A trimer t has a number of attributes that encode its configuration and location within a β-matrix:

t.seq: a three letter string of residues spanned by the trimer where
$\begin{align} if t. seq = “abc” \\ then t. seq [0] \to “a”, t. seq [1] \to “b”, t. seq [2] \to “c” . \end{align}$
(4)
t.class: an integer representing the class of the trimer, defined as
$\begin{align} t. class = \{\begin{align} 1 if t is an L-trimer \\ 3 if t is a V-trimer and t. seq [0] \neq t. seq [2] \\ 5 if t is an H-trimer and t. seq [0] \neq t. seq [2] \\ 15 if t is a V-trimer and t. seq [0] = t. seq [2] \\ 31 if t is an H-trimer and t. seq [0] = t. seq [2] . \end{align} \end{align}$
(5)
t.id: a (t.class,t.seq) tuple.
t.orient: an integer value such that t.orient $\in \{0, 1, 2, 3}$ . These values describe the possible orientations of a trimer and were chosen to allow the calculation of x- and y-axis trimer reflections using the bitwise-XOR (‘⊕’) operator. Orientation reflections are calculated as
$\begin{matrix} t^{'} . orient = \{\begin{matrix} t. orient \oplus 1 & if reflected in the y-axis \\ t. orient \oplus 2 & if reflected in the x-axis \end{matrix} \end{matrix}$
(6)

where t’ is the reflection of t. Additional file1: Figure S2 shows how trimer orientations are determined for each trimer class.

t.eq-orients: an integer that encodes the equivalent orientations of t.orient, defined as
$\begin{align} t. eq-orients = \{\begin{align} 2^{t. orient} if t. class = 1 \\ 3 if t. class = 3 and t. seq [0] < t. seq [2] \\ 12 if t. class = 3 and t. seq [0] > t. seq [2] \\ 5 if t. class = 5 and t. seq [0] < t. seq [2] \\ 10 if t. class = 5 and t. seq [0] > t. seq [2] \\ 15 otherwise, \end{align} \end{align}$
(7)

such that
$\begin{align} t. eq-orients & i = \{\begin{align} 1 if orientation i is equivalent to t. orient \\ 0 otherwise, \end{align} \end{align}$
(8)

where ‘<’ and ‘>’ are the lexicographic less-than and greater-than operators; and ‘&’ is the bitwise-AND operator. The equivalent orientations of a trimer are encoded using bitmasks such that orientation i is equivalent to t.ORIENT if the i^thbit of t.class is set to 1. The t.class value for each type of trimer is an encoding of the minimum t.class value for the class.
t.row: the row coordinate of t.seq[1] within its β-matrix.
t.col: the column coordinate of t.seq[1] within its β-matrix.
t.coord: a (t.row,t.col) tuple.
t.span1, t.span2: the row (t.row-span) or column spans (t.col-span) of a trimer, depending on the trimer class. Each span is an ordered tuple (i,j) where i is the coordinate of t.seq[1] and j is the coordinate of either t.seq[0] or t.seq[2], depending on the trimer type. L-trimers have one row span and one column span, V-trimers have two row spans, and H-trimers have two column spans. Examples of the spans for each trimer are shown in Additional file1: Figure S3.

Index construction

BetaSearch uses three indices: $D$ , $R$ , and $C$ .

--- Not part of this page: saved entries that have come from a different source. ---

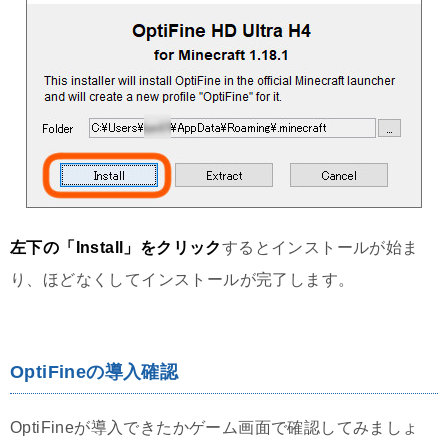
左下の「Install」をクリック
するとインストールが始ま
り、ほどなくしてインストールが完了します。
OptiFineの導入確認
OptiFineが導入できたかゲーム画面で確認してみましょ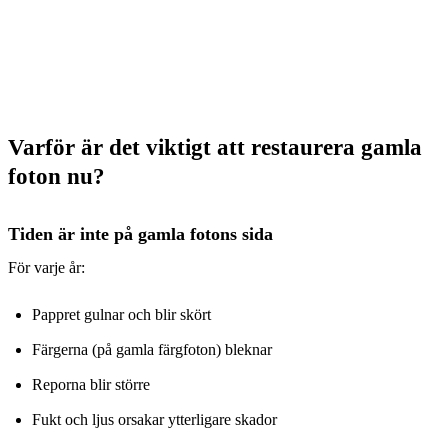
Varför är det viktigt att restaurera gamla
foton
nu
?
Tiden är inte på gamla fotons sida
För varje år:
Pappret gulnar och blir skört
Färgerna (på gamla färgfoton) bleknar
Reporna blir större
Fukt och ljus orsakar ytterligare skador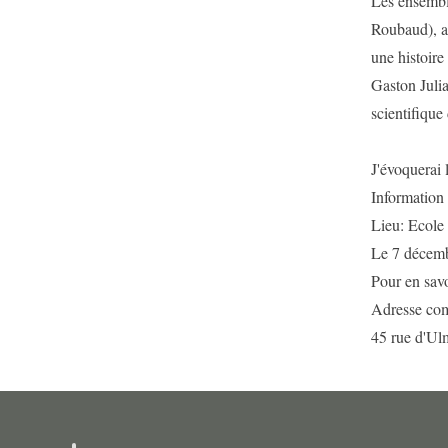
Les ensembl
Roubaud), au
une histoire
Gaston Julia
scientifique
J'évoquerai l
Information
Lieu: Ecole 
Le 7 décem
Pour en savo
Adresse com
45 rue d'Ul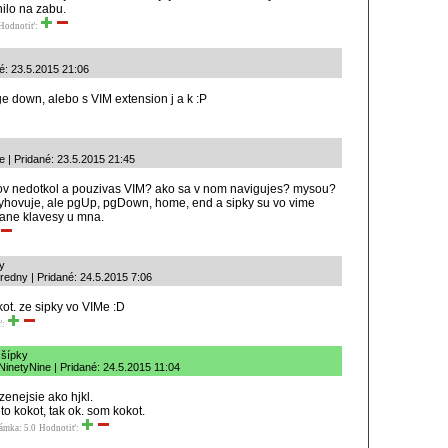
lo na zabu.
Hodnotiť:
é: 23.5.2015 21:06
e down, alebo s VIM extension j a k :P
e | Pridané: 23.5.2015 21:45
okov nedotkol a pouzivas VIM? ako sa v nom navigujes? mysou?
yhovuje, ale pgUp, pgDown, home, end a sipky su vo vime
vane klavesy u mna.
ky
tredny | Pridané: 24.5.2015 7:06
okot. ze sipky vo VIMe :D
ť:
 šípky
NinetyNine | Pridané: 24.5.2015 11:04
dzenejsie ako hjkl.
to kokot, tak ok. som kokot.
ámka: 5.0
Hodnotiť: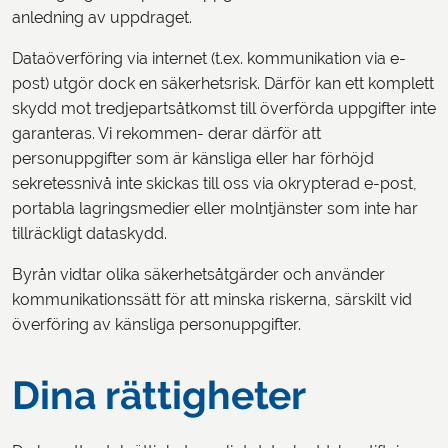
anledning av uppdraget.
Dataöverföring via internet (t.ex. kommunikation via e-
post) utgör dock en säkerhetsrisk. Därför kan ett komplett
skydd mot tredjepartsåtkomst till överförda uppgifter inte
garanteras. Vi rekommen- derar därför att
personuppgifter som är känsliga eller har förhöjd
sekretessnivå inte skickas till oss via okrypterad e-post,
portabla lagringsmedier eller molntjänster som inte har
tillräckligt dataskydd.
Byrån vidtar olika säkerhetsåtgärder och använder
kommunikationssätt för att minska riskerna, särskilt vid
överföring av känsliga personuppgifter.
Dina rättigheter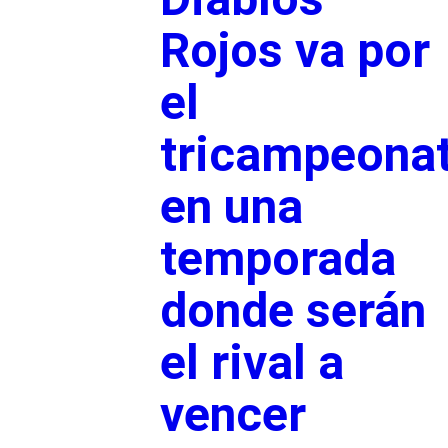
Rojos va por
el
tricampeona
en una
temporada
donde serán
el rival a
vencer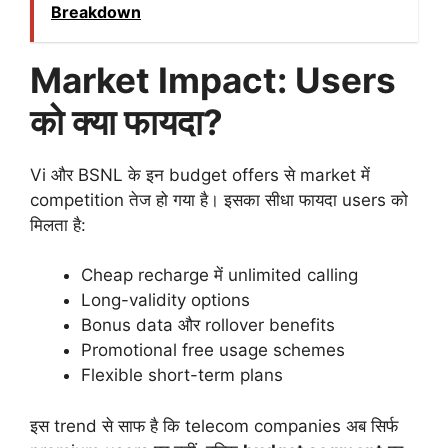
Breakdown
Market Impact: Users
को क्या फायदा?
Vi और BSNL के इन budget offers से market में
competition तेज हो गया है। इसका सीधा फायदा users को
मिलता है:
Cheap recharge में unlimited calling
Long-validity options
Bonus data और rollover benefits
Promotional free usage schemes
Flexible short-term plans
इस trend से साफ है कि telecom companies अब सिर्फ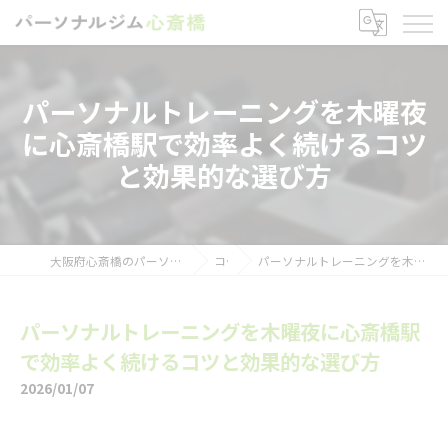
パーソナルトレーニングを木曜夜
に心斎橋駅で効率よく続けるコツ
と効果的な選び方
大阪府心斎橋のパーソナルトレーニングならパーソナルジム心斎橋
コラム
パーソナルトレーニングを木曜夜に心斎橋駅で効率よく続けるコツと効果的な選び方
パーソナルトレーニングを木曜夜に心斎橋駅
で効率よく続けるコツと効果的な選び方
2026/01/07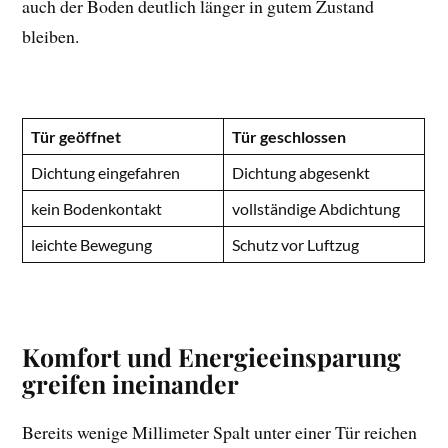
auch der Boden deutlich länger in gutem Zustand
bleiben.
Tür geöffnet
Tür geschlossen
Dichtung eingefahren
Dichtung abgesenkt
kein Bodenkontakt
vollständige Abdichtung
leichte Bewegung
Schutz vor Luftzug
Komfort und Energieeinsparung
greifen ineinander
Bereits wenige Millimeter Spalt unter einer Tür reichen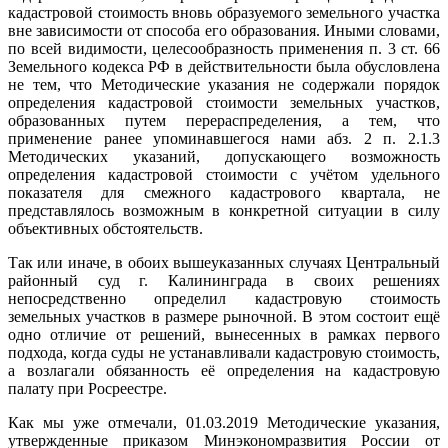
кадастровой стоимость вновь образуемого земельного участка
вне зависимости от способа его образования. Иными словами,
по всей видимости, целесообразность применения п. 3 ст. 66
Земельного кодекса РФ в действительности была обусловлена
не тем, что Методические указания не содержали порядок
определения кадастровой стоимости земельных участков,
образованных путем перераспределения, а тем, что
применение ранее упоминавшегося нами абз. 2 п. 2.1.3
Методических указаний, допускающего возможность
определения кадастровой стоимости с учётом удельного
показателя для смежного кадастрового квартала, не
представлялось возможным в конкретной ситуации в силу
объективных обстоятельств.
Так или иначе, в обоих вышеуказанных случаях Центральный
районный суд г. Калининграда в своих решениях
непосредственно определил кадастровую стоимость
земельных участков в размере рыночной. В этом состоит ещё
одно отличие от решений, вынесенных в рамках первого
подхода, когда суды не устанавливали кадастровую стоимость,
а возлагали обязанность её определения на кадастровую
палату при Росреестре.
Как мы уже отмечали, 01.03.2019 Методические указания,
утвержденные приказом Минэкономразвития России от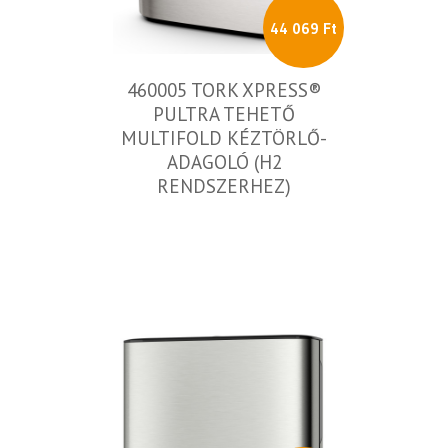
44 069 Ft
460005 TORK XPRESS®
PULTRA TEHETŐ
MULTIFOLD KÉZTÖRLŐ-
ADAGOLÓ (H2
RENDSZERHEZ)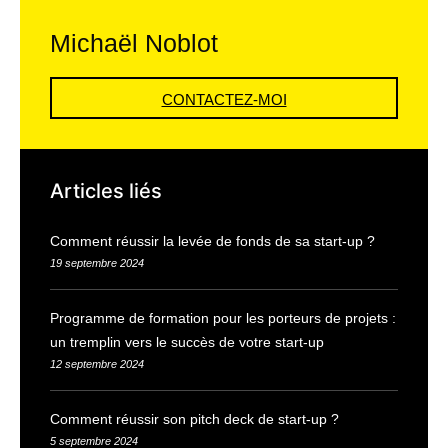
Michaël Noblot
CONTACTEZ-MOI
Articles liés
Comment réussir la levée de fonds de sa start-up ?
19 septembre 2024
Programme de formation pour les porteurs de projets :
un tremplin vers le succès de votre start-up
12 septembre 2024
Comment réussir son pitch deck de start-up ?
5 septembre 2024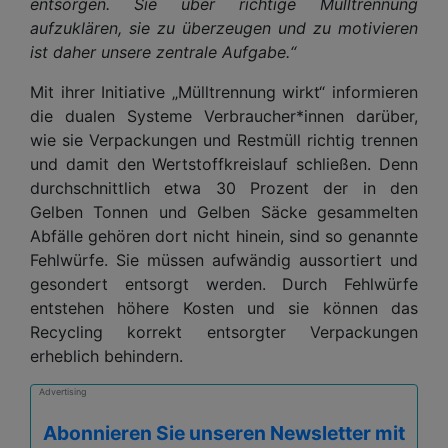
entsorgen. Sie über richtige Mülltrennung
aufzuklären, sie zu überzeugen und zu motivieren
ist daher unsere zentrale Aufgabe.“
Mit ihrer Initiative „Mülltrennung wirkt“ informieren
die dualen Systeme Verbraucher*innen darüber,
wie sie Verpackungen und Restmüll richtig trennen
und damit den Wertstoffkreislauf schließen. Denn
durchschnittlich etwa 30 Prozent der in den
Gelben Tonnen und Gelben Säcke gesammelten
Abfälle gehören dort nicht hinein, sind so genannte
Fehlwürfe. Sie müssen aufwändig aussortiert und
gesondert entsorgt werden. Durch Fehlwürfe
entstehen höhere Kosten und sie können das
Recycling korrekt entsorgter Verpackungen
erheblich behindern.
Advertising
Abonnieren Sie unseren Newsletter mit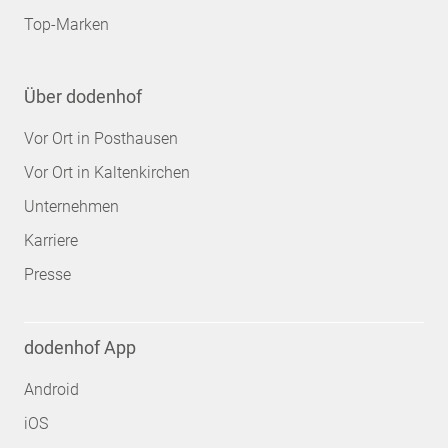
Top-Marken
Über dodenhof
Vor Ort in Posthausen
Vor Ort in Kaltenkirchen
Unternehmen
Karriere
Presse
dodenhof App
Android
iOS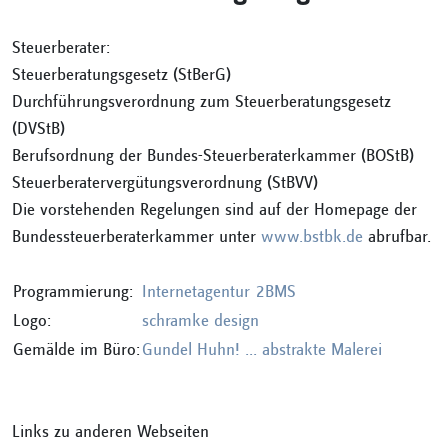
Steuerberater:
Steuerberatungsgesetz (StBerG)
Durchführungsverordnung zum Steuerberatungsgesetz
(DVStB)
Berufsordnung der Bundes-Steuerberaterkammer (BOStB)
Steuerberatervergütungsverordnung (StBVV)
Die vorstehenden Regelungen sind auf der Homepage der
Bundessteuerberaterkammer unter
www.bstbk.de
abrufbar.
Programmierung:
Internetagentur 2BMS
Logo:
schramke design
Gemälde im Büro:
Gundel Huhn! ... abstrakte Malerei
Links zu anderen Webseiten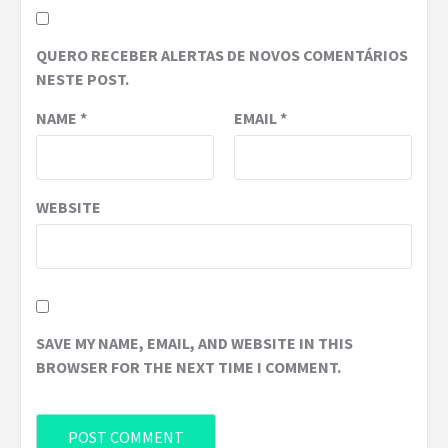
QUERO RECEBER ALERTAS DE NOVOS COMENTÁRIOS
NESTE POST.
NAME
*
EMAIL
*
WEBSITE
SAVE MY NAME, EMAIL, AND WEBSITE IN THIS
BROWSER FOR THE NEXT TIME I COMMENT.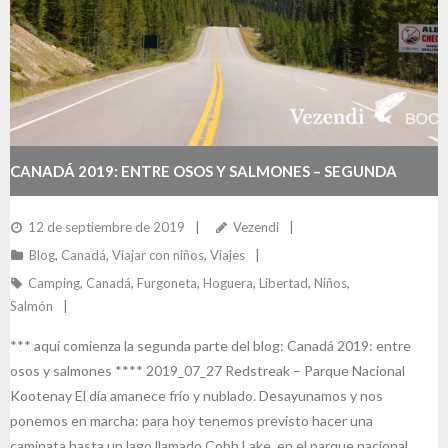
CANADÁ 2019: ENTRE OSOS Y SALMONES – SEGUNDA
PARTE
12 de septiembre de 2019
Vezendi
Blog
,
Canadá
,
Viajar con niños
,
Viajes
Camping
,
Canadá
,
Furgoneta
,
Hoguera
,
Libertad
,
Niños
,
Salmón
*** aquí comienza la segunda parte del blog: Canadá 2019: entre
osos y salmones **** 2019_07_27 Redstreak – Parque Nacional
Kootenay El día amanece frío y nublado. Desayunamos y nos
ponemos en marcha: para hoy tenemos previsto hacer una
caminata hasta un lago llamado Cobb Lake, en el parque nacional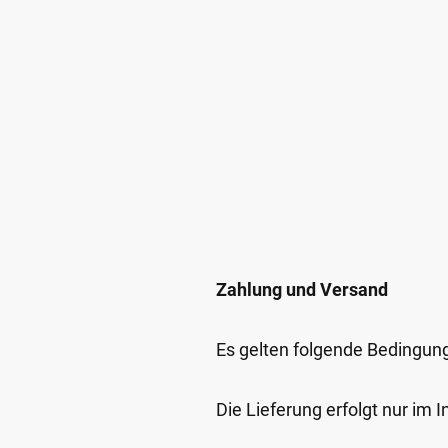
Zahlung und Versand
Es gelten folgende Bedingun
Die Lieferung erfolgt nur im 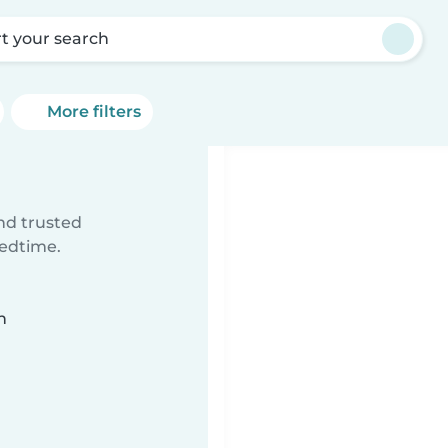
rt your search
More filters
ind trusted
bedtime.
n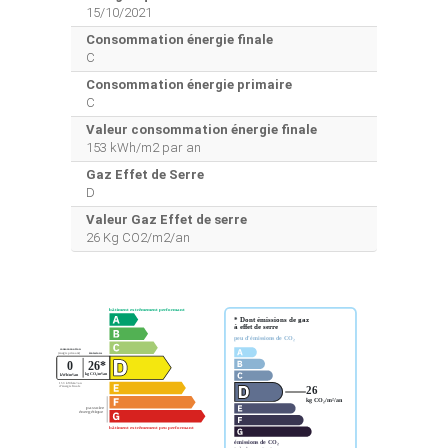
15/10/2021
Consommation énergie finale
C
Consommation énergie primaire
C
Valeur consommation énergie finale
153 kWh/m2 par an
Gaz Effet de Serre
D
Valeur Gaz Effet de serre
26 Kg CO2/m2/an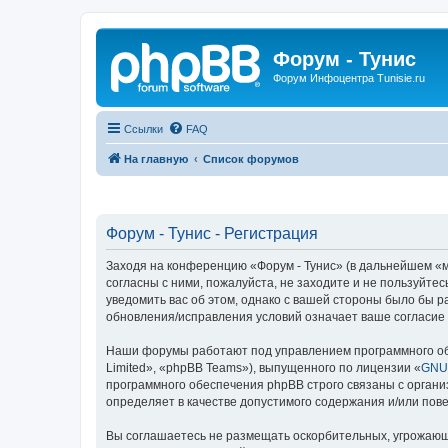
Форум - Тунис
Форум Инфоцентра Tunisie.ru
Ссылки
FAQ
На главную
Список форумов
Форум - Тунис - Регистрация
Заходя на конференцию «Форум - Тунис» (в дальнейшем «мы»
согласны с ними, пожалуйста, не заходите и не пользуйте
уведомить вас об этом, однако с вашей стороны было бы р
обновления/исправления условий означает ваше согласие 
Наши форумы работают под управлением программного об
Limited», «phpBB Teams»), выпущенного по лицензии «
GNU 
программного обеспечения phpBB строго связаны с органи
определяет в качестве допустимого содержания и/или по
Вы соглашаетесь не размещать оскорбительных, угрожающ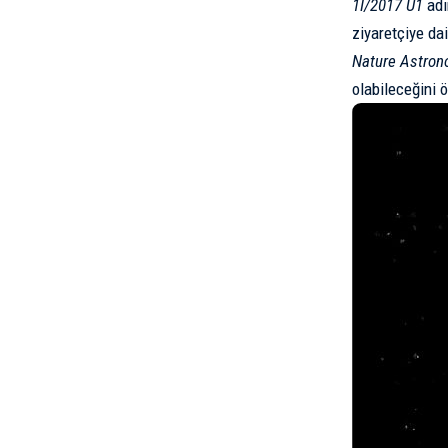
1I/2017 U1
adı
ziyaretçiye dai
Nature Astro
olabileceğini 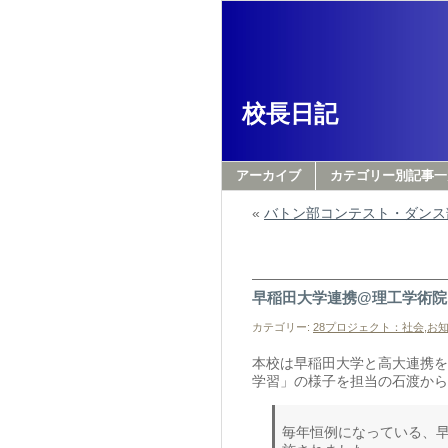
校長日記
アーカイブ
カテゴリー別記事一
«
バトン部コンテスト・ダンス
早稲田大学連携@理工学術院
カテゴリー:
28プロジェクト：社会
,
お
本校は早稲田大学と高大連携を
学習」の様子を担当の石渡から
毎年恒例になっている、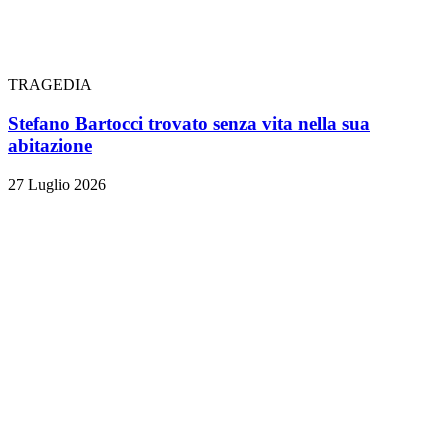
TRAGEDIA
Stefano Bartocci trovato senza vita nella sua
abitazione
27 Luglio 2026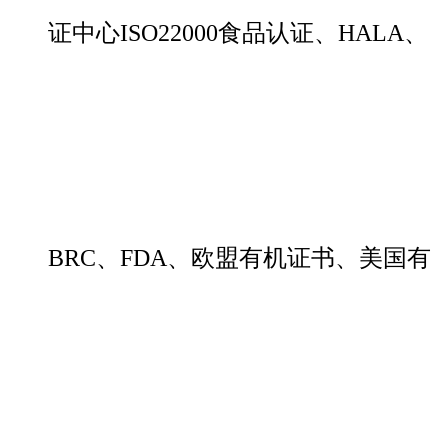
证中心ISO22000食品认证、HALA、
BRC、FDA、欧盟有机证书、美国有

$D$ is an inverted index that maps each trimer id to the set of β-matrices in which they are contained, defined as
$D [id] \mapsto {b \in B : id \in b. trimer-ids}$
(9)

where B is the set of β-matrices in the dataset.
$R$ maps a compound key $κ_{R}$ to a trimer t, defined by
$\begin{align} R [κ_{R}] \mapsto t \\ where κ_{R} = (t. matrix-id, t. id, t. eq-orients, \\ t. coord, t. row-span) \end{align}$
(10)

such that class∉{3,15}.
$C$ maps a compound key $κ_{C}$ to a trimer t, defined by
$\begin{align} C [κ_{C}] \mapsto t \\ where κ_{C} = (t. matrix-id, t. id, t. eq-orients, \\ t. coord, t. col-span) \end{align}$
(11)

such that t.class∉{5,31}.

L-trimers are indexed in $R$ and $C$ ; whereas H-trimers are indexed only in $C$ because they do not contain any row spans, conversely, V-trimers are indexed only in $R$ because they do not contain any column spans. The Build-Indices procedure in Additional file1: Algorithm S1 describes the index construction algorithm.

Time complexity

Each entry in a β-matrix is the intersection of at most six trimers: four L-trimers (one in each of the four orientations), one V-trimer, and one H-trimer. Build-Indices runs in O(6mn) time where m is the maximum number of residues in a β-matrix and n is the number of β-matrices.